One of my friends retired from the futures brokering business last month. The pace of technological change in futures execution made it difficult to make a living being a voice broker on the floor. Just ten years ago, most of the volume in the CME was handled by brokers. I’d tell the broker what I wanted to do, he would flash hand signals to some people on the floor or the locals directly, and this would all get relayed back to me. And once an order was executed, there was a laborious system that involved another group of people to reconcile the orders. Now that I write the process down, it’s not too shocking that computers took over as much of the brokering business as it has. I don’t have the statistics now, but an overwhelming percentage of the futures volume is now electronic. And this leads me to the topic of today’s topic, which is, disintermediation and its effect on GDP.
US GDP is very low by historical standards. Many “pundits” offer this as a criticism that Fed policies have been ineffective in stimulating the economy. But I am of the belief that there is something bigger going on. And that is disintermediation. As technology progresses, the middle-man gets removed from the equation. Other variations have been out for a while – people talk about high-paying manufacturing jobs being removed from the economy, or Walmart killing a lot of local businesses. But it seems to me that a lot of the recent technological advances the past decade have been related to disintermediation of higher paying jobs.
Think about the example of a voice broker. If you are to look from the perspective of the income method of calculating GDP, you basically went from a system where you had the wages of brokers, locals and other employees related to a futures transaction, and you are replacing it with a system where one end-user transacts with other end-users. When a process goes electronic, you basically wipe out entire levels of (high) salaries from the GDP calculation. I suppose those folks end up doing other things, but probably something that pays much less (otherwise, they would have done something else earlier).
There are tons of examples of disintermediation in the economy now.
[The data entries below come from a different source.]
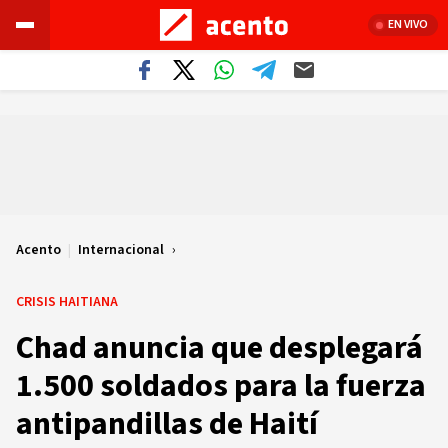
EN VIVO
Acento
|
Internacional
CRISIS HAITIANA
Chad anuncia que desplegará
1.500 soldados para la fuerza
antipandillas de Haití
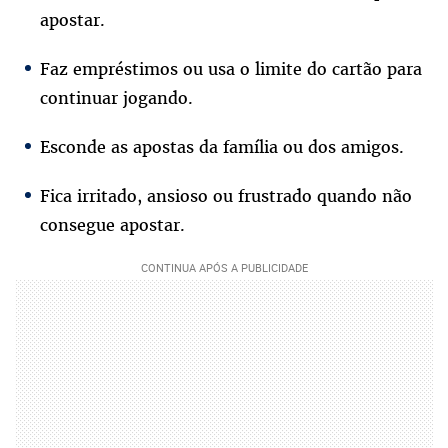
apostar.
Faz empréstimos ou usa o limite do cartão para
continuar jogando.
Esconde as apostas da família ou dos amigos.
Fica irritado, ansioso ou frustrado quando não
consegue apostar.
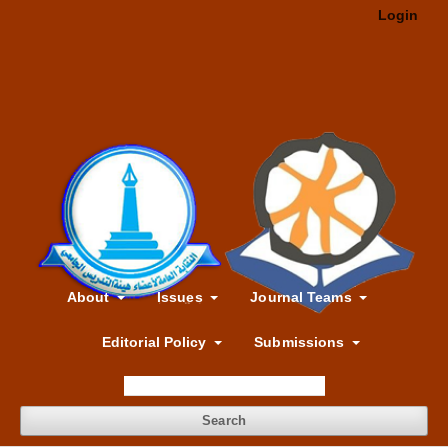
Login
About
Issues
Journal Teams
Editorial Policy
Submissions
Search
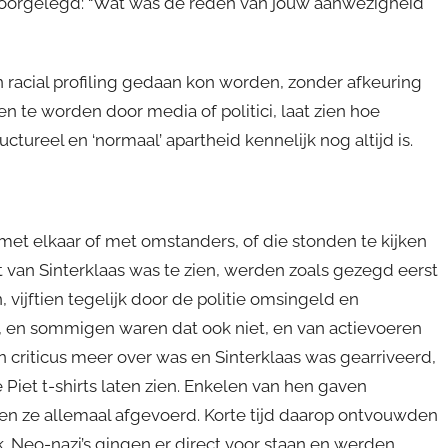
voorgelegd: “Wat was de reden van jouw aanwezigheid
n racial profiling gedaan kon worden, zonder afkeuring
 te worden door media of politici, laat zien hoe
tureel en ‘normaal’ apartheid kennelijk nog altijd is.
et elkaar of met omstanders, of die stonden te kijken
an Sinterklaas was te zien, werden zoals gezegd eerst
 vijftien tegelijk door de politie omsingeld en
ar, en sommigen waren dat ook niet, en van actievoeren
n criticus meer over was en Sinterklaas was gearriveerd,
Piet t-shirts laten zien. Enkelen van hen gaven
n ze allemaal afgevoerd. Korte tijd daarop ontvouwden
Neo-nazi’s gingen er direct voor staan en werden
I still use State Farm (LOL) – so I pay my insurance guy to keep his office in the local strip mall. When you think about it, a dedicated broker is not really necessary in the “buy insurance” equation. A few months ago UPS invested in a company that would facilitate manufacturers to ship directly. Who needs a distributor? There are apparently financial planning apps that do a reasonable job. Do people really need to pay someone 1-2% to do this? My father-in-law is applying for a mortgage, and the process is more automated than in the past. Even if we get another real estate boom, I don’t think we’ll need as many mortgage brokers. Playboy is no longer publishing nude photos – there are just much easier ways to get porn nowadays. You really don’t need traditional print media any more, just like people won’t need cable TV to watch TV any more. These are just a few examples, of how intermediaries are getting dropped from the economy. These are huge chunks of reasonably well-paid labor that gets dropped from the GDP… all because of disintermediation from technology advances.
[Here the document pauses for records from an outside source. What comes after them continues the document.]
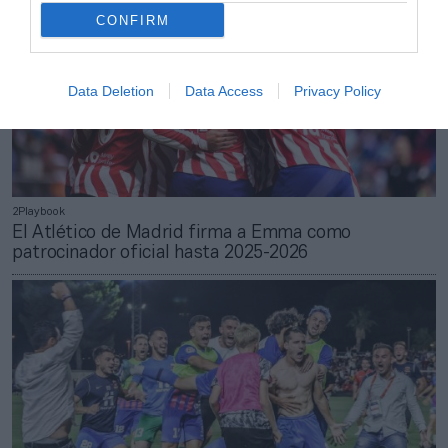
CONFIRM
Data Deletion
Data Access
Privacy Policy
2Playbook
El Atlético de Madrid firma a Emma como
patrocinador oficial hasta 2025-2026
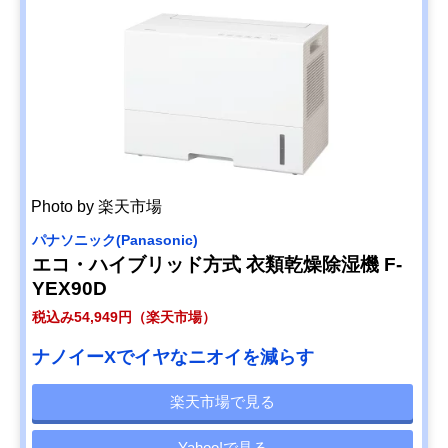
Photo by 楽天市場
パナソニック(Panasonic)
エコ・ハイブリッド方式 衣類乾燥除湿機 F-
YEX90D
税込み54,949円（楽天市場）
ナノイーXでイヤなニオイを減らす
楽天市場で見る
Yahoo!で見る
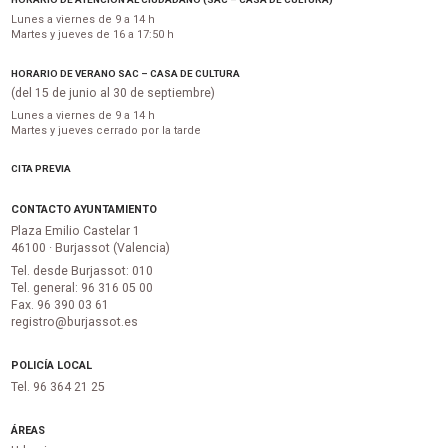
Lunes a viernes de 9 a 14 h
Martes y jueves de 16 a 17:50 h
HORARIO DE VERANO SAC – CASA DE CULTURA
(del 15 de junio al 30 de septiembre)
Lunes a viernes de 9 a 14 h
Martes y jueves cerrado por la tarde
CITA PREVIA
CONTACTO AYUNTAMIENTO
Plaza Emilio Castelar 1
46100 · Burjassot (Valencia)
Tel. desde Burjassot: 010
Tel. general: 96 316 05 00
Fax. 96 390 03 61
registro@burjassot.es
POLICÍA LOCAL
Tel. 96 364 21 25
ÁREAS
I’m not saying disintermediation is bad. The consumer does benefit in the form of lower costs. However, there are side effects. Previously, a whole bunch of people benefitted from these intermediary jobs. Now the savings are shared between the consumer and the fewer people/companies at the top who benefit (disproportionately) from the technological advance. AND there is a huge chunk of GDP that just went “poof” from all this “efficiency.” So when you take a step back and think about all the jobs that are getting disintermediated in our economy, is it really any surprise that: (1) GDP is lower, and (2) inflation is low and (3) wages aren’t growing? And this does corroborate the narrative that the “good jobs” are gone.
So just because you have all three of these observations does not mean the economy is necessarily weak. Part of it is that we are undergoing a structural change in the way the economy works. So you may be comparing apples to oranges if you expect these levels to return to “historical norms” – it’s more a sign of the disintermediation we are going through right now. This, combined with the demographic changes in the economy, would make it difficult for us to reach the old historical levels of “normalcy.”
As a public service announcement, make better use of your current brokers. I still have a lot of friends in the business, so I am a little biased. I’m not saying you should make up business to give to them (which wouldn’t be so terrible), but most traders could probably make better use of their brokers. They are basically extra trading assistants that you have at your disposal. You can have them watch trades for you, give them small orders to work to see what levels trade around the clock (so you don’t have to), ask them to do some trade-related research (send you charts), have them compile information you find useful, etc. This will free up more of your time to do more value-added activities. Win-win.